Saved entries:
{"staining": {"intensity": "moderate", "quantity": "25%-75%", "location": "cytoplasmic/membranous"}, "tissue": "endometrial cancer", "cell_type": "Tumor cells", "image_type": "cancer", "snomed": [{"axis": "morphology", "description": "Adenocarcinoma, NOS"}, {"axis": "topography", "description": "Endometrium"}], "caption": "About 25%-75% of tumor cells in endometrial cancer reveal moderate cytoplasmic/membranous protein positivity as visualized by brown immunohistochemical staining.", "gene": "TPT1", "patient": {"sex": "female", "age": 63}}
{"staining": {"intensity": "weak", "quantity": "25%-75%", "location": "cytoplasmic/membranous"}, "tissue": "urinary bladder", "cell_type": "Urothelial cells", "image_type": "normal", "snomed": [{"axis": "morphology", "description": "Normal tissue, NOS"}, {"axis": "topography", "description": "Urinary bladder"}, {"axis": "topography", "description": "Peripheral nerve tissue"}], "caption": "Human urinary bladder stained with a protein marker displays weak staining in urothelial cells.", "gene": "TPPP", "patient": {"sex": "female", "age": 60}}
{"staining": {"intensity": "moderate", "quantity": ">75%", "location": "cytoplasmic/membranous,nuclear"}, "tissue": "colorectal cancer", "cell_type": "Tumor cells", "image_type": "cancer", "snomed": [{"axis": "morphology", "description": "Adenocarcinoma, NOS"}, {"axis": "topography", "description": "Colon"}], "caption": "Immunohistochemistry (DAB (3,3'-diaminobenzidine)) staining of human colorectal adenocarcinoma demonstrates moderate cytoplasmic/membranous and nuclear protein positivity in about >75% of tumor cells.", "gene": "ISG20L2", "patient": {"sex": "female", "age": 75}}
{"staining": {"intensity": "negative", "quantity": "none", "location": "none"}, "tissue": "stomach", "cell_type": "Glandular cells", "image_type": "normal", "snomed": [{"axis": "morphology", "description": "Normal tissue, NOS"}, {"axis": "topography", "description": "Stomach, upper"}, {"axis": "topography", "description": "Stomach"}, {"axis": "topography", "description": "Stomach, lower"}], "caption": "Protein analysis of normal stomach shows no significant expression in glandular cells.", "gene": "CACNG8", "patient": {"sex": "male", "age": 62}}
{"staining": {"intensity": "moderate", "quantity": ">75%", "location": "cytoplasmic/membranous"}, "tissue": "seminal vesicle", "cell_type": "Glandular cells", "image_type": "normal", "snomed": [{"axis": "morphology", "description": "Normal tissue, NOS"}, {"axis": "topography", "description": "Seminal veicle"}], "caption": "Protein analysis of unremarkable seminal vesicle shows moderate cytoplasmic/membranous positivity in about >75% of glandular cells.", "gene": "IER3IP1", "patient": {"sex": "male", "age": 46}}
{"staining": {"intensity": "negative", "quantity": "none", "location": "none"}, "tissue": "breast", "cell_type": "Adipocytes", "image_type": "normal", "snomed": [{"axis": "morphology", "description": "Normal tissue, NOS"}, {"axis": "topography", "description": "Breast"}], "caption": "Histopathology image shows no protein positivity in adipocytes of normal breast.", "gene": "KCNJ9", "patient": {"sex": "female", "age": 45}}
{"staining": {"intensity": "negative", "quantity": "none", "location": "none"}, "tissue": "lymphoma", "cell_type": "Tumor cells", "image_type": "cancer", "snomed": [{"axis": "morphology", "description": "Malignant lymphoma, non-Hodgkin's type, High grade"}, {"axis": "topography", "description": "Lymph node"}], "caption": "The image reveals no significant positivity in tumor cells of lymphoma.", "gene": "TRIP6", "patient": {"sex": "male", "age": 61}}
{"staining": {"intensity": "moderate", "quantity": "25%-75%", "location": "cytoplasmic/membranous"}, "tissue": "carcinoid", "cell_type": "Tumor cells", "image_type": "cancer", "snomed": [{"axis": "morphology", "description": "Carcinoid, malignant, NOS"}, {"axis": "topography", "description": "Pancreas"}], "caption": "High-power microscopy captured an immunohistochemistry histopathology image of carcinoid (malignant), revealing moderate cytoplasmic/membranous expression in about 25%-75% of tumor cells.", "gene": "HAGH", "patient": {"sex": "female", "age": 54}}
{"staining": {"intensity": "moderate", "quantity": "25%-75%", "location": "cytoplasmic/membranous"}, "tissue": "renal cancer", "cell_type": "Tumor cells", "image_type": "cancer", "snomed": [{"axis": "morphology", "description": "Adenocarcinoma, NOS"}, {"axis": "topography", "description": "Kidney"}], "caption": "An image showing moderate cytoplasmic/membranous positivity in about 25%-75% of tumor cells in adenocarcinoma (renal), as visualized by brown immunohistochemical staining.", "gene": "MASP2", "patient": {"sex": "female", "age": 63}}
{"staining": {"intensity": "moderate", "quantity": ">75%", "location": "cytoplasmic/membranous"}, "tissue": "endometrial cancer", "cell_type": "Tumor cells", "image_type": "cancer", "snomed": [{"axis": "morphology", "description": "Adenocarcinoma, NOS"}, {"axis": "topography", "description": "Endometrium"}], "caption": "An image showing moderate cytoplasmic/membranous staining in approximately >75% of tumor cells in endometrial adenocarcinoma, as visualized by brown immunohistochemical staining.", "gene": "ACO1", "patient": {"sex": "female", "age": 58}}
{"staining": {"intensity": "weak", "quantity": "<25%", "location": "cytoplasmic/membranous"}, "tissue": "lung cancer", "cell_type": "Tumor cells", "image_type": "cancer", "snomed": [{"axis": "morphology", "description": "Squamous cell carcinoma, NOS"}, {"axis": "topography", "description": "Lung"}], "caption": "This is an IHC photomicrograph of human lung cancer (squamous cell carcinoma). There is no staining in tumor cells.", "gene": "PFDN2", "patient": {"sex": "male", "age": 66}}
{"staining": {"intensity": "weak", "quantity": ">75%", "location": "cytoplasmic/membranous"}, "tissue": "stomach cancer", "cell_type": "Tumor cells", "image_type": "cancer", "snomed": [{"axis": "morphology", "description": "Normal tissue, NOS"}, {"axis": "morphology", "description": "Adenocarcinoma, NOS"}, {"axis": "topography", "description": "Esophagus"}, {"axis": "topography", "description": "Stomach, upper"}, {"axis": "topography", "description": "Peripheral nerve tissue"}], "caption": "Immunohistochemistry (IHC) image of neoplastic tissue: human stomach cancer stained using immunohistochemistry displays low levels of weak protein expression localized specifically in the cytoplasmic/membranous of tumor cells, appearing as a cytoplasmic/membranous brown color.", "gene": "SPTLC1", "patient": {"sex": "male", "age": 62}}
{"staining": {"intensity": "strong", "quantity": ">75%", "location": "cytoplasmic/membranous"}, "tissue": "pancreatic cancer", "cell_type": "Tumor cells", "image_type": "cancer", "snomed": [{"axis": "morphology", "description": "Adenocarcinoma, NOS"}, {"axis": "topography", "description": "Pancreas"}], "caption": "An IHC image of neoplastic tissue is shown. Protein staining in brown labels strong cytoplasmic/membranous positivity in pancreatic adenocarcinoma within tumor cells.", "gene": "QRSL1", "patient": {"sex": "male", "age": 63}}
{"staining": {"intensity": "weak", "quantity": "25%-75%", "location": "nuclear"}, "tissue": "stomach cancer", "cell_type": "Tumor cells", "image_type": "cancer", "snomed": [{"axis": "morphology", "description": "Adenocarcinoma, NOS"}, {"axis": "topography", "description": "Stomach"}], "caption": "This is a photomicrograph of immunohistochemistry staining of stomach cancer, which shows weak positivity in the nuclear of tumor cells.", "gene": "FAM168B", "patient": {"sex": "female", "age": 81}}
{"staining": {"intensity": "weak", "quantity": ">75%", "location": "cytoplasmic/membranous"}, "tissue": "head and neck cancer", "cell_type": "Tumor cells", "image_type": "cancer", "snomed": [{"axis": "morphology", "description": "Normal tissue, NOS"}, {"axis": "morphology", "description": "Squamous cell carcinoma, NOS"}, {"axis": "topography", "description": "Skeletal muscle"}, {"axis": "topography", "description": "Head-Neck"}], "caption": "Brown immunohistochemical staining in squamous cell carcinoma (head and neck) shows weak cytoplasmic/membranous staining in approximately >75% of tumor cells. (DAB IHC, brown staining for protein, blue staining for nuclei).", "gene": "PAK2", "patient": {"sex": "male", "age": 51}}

**ACTIVITY**
From the first line above through the line that contains "urinary bladder stained", quote each line exactly. Output nothing more.

**WORKED SOLUTION**
{"staining": {"intensity": "moderate", "quantity": "25%-75%", "location": "cytoplasmic/membranous"}, "tissue": "endometrial cancer", "cell_type": "Tumor cells", "image_type": "cancer", "snomed": [{"axis": "morphology", "description": "Adenocarcinoma, NOS"}, {"axis": "topography", "description": "Endometrium"}], "caption": "About 25%-75% of tumor cells in endometrial cancer reveal moderate cytoplasmic/membranous protein positivity as visualized by brown immunohistochemical staining.", "gene": "TPT1", "patient": {"sex": "female", "age": 63}}
{"staining": {"intensity": "weak", "quantity": "25%-75%", "location": "cytoplasmic/membranous"}, "tissue": "urinary bladder", "cell_type": "Urothelial cells", "image_type": "normal", "snomed": [{"axis": "morphology", "description": "Normal tissue, NOS"}, {"axis": "topography", "description": "Urinary bladder"}, {"axis": "topography", "description": "Peripheral nerve tissue"}], "caption": "Human urinary bladder stained with a protein marker displays weak staining in urothelial cells.", "gene": "TPPP", "patient": {"sex": "female", "age": 60}}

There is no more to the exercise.